As far as I see in the wrench.nc file, the toolpath is set to cut down to 0.12" / 3.048mm deep.
Maybe you can measure the actual thickness of your material, this will give you an idea whether it’s “normal” that the cut did not go all the way through. If you get the same problem a second time, as @WillAdams said you can just reset your Z zero slightly lower and rerun the job.
As far as a good way to set Z zero, probes are nice but what they do is mainly make the zeroing process faster, not necessarily more accurate than manual zeroing using the “paper” method.
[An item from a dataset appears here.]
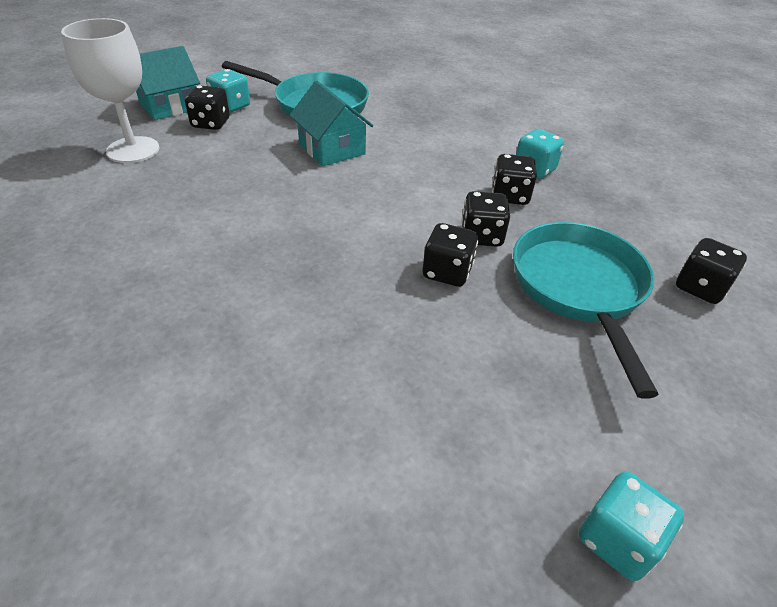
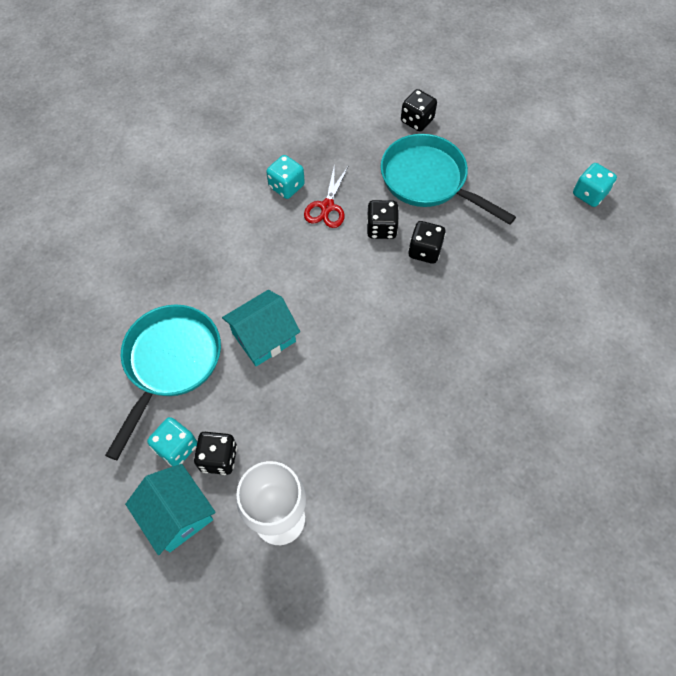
camera: 90 degrees left, 20 degrees up
black dice [492,154,537,205] -> red scissors [304,164,348,228]
turquoise pan [513,222,659,399] -> turquoise pan turned 45 degrees clockwise [381,134,516,225]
I would suggest that you do a few projects using the manual/paper zeroing, then once you are familiar with the process you can decide if you feel like you need the probe.
The (very common) way I do the paper touch off is:
- jog down towards the surface using 1mm increments until you are about 1mm away
- reduce jog step to 0.1mm
- slide the paper back and forth continuously and jog 0.1mm at a time towards the surface, and as soon as you cannot slide the paper anymore, that’s where you set your Z-zero. Since the average paper is 0.1mm thick, this gets you very, very close to a perfect Z zero.